Barış ve demokratik toplum süreciyle çatışmasızlığın hâlâ önemli bir rol oynadığı vurgulanıyor; süreçte yer alan herkesin bu dönemdeki büyük ve onurlu emeğin sahibi olduğuna dikkat çekiliyor. Öcalan’ın, Uygarlığın üç yüzyıldır süregelen yıkıcı çatışmalar ve dünya savaşları nedeniyle ortaya çıkan zararları gideren önemli çözüm modellerinden biri olarak müzakereci demokrasinin önemini belirttiği kaydediliyor. Bu yaklaşımın, Türkiye’nin iç ve dış karşılaştığı pek çok sorun için esas alınması gerektiği ifade ediliyor.
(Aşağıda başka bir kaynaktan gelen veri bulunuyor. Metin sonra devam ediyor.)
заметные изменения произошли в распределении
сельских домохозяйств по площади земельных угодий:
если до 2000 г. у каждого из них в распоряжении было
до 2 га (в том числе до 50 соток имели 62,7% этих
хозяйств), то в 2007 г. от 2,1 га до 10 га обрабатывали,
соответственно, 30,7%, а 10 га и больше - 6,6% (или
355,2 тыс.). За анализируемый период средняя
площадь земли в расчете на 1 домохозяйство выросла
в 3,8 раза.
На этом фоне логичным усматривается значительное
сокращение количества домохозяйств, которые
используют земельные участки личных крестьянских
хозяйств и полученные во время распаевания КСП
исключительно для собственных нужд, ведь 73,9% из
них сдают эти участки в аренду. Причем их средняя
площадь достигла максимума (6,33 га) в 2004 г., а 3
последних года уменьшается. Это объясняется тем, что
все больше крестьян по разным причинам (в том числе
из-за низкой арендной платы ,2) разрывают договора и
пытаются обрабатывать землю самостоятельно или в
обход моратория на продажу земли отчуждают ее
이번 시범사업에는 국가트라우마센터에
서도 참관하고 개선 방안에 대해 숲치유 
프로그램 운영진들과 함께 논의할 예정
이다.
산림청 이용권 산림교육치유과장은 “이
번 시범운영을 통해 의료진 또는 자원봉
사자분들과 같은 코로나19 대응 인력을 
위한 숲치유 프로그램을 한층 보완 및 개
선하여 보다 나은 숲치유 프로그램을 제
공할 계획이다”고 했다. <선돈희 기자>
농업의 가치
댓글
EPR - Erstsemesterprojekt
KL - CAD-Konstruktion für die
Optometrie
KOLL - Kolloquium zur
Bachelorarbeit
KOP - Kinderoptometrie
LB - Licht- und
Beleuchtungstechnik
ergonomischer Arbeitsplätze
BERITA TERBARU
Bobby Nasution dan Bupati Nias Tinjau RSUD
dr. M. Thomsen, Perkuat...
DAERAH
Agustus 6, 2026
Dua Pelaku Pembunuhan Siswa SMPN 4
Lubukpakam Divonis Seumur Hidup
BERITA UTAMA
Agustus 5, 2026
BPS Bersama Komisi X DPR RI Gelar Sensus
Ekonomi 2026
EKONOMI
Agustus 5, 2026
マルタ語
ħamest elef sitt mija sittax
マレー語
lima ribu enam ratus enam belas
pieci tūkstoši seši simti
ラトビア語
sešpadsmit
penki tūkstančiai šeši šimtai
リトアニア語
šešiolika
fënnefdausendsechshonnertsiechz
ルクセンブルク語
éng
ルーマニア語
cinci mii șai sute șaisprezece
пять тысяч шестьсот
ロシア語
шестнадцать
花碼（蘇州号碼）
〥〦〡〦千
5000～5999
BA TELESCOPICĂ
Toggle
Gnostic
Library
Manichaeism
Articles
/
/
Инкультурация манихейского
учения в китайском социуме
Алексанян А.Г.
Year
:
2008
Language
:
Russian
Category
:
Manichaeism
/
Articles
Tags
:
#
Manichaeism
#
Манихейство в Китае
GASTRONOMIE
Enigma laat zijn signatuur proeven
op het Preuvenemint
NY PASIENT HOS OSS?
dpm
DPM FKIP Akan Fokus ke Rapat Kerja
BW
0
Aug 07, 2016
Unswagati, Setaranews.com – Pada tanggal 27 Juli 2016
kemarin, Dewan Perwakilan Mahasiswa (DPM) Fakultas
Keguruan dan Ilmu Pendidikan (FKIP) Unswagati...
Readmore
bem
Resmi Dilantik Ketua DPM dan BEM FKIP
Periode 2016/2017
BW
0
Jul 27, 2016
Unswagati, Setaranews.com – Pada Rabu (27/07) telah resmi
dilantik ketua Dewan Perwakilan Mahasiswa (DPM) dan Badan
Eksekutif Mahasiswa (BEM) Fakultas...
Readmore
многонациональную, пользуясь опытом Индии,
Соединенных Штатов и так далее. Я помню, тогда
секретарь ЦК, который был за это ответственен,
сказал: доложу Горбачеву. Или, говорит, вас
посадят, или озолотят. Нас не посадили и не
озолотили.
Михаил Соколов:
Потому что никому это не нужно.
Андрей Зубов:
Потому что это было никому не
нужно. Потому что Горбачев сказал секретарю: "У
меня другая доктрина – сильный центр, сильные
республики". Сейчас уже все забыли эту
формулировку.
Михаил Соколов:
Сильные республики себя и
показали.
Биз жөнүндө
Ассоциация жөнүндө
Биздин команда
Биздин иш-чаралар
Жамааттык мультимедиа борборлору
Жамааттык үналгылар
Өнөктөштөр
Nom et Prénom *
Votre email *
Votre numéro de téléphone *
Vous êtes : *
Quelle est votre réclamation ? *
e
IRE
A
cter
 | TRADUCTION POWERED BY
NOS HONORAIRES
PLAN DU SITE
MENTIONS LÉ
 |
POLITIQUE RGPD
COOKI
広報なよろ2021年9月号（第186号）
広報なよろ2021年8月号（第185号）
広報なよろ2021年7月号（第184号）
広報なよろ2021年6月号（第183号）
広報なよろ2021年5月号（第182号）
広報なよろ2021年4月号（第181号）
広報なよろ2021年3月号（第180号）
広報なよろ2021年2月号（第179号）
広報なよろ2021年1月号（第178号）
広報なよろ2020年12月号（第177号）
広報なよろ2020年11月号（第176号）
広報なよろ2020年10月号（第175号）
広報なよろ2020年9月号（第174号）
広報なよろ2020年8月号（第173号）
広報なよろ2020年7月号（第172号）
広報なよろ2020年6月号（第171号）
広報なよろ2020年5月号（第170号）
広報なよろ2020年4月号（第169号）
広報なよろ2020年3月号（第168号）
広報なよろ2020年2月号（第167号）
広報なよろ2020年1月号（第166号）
Sözümüzün arkasındayız başlığı altında Öcalan’ın, “27 Şubat açıklamasında belirttiğimiz, sürecin gelişmesinin siyasi ve hukuki gerekliliklere bağlı olduğu” cümlesini hatırlatarak arkasında durduğuna işaret ediliyor. Açıklamada ayrıca, gelinen aşamada hukuksal gerekliliklerin doğru ve bütüncül bir bakışla tespit edilip hayata geçirilmesinin son derece önemli olduğu vurgulanmıştır. Cumhuriyetin yeni yüzyılının barış ve demokrasi hukuku üzerine kurulması gerektiği de ifade edilmiştir.
Spontane ve plansız ifadesiyle ilişkili tartışmalar TBMM’nin 28’inci dönemine ait yasama yılı resepsiyonu sırasında gündeme gelmiştir. Cumhurbaşkanı Tayyip Erdoğan ile siyasi parti genel başkanları arasındaki fotoğraflara ilişkin yorum ve eleştiriler sosyal medyada da yoğunlaşmıştır. DEM Parti ise eleştirilerin gelecek hafta toplanacak MYK ve PM toplantılarında ele alınacağını belirtmiş, Erdoğan ile görüşmenin spontane ve plansız geliştiğini, samimi bir sohbet ortamının gerekliliğini koruduğunu ve bunun mücadeleden vazgeçildiği anlamına gelmediğini ifade etmiştir. DEM Parti’nin muhalefet ve mücadelesini bugüne kadar olduğu gibi bugünden sonra da sürdürmeye devam edeceğini vurgulamıştır.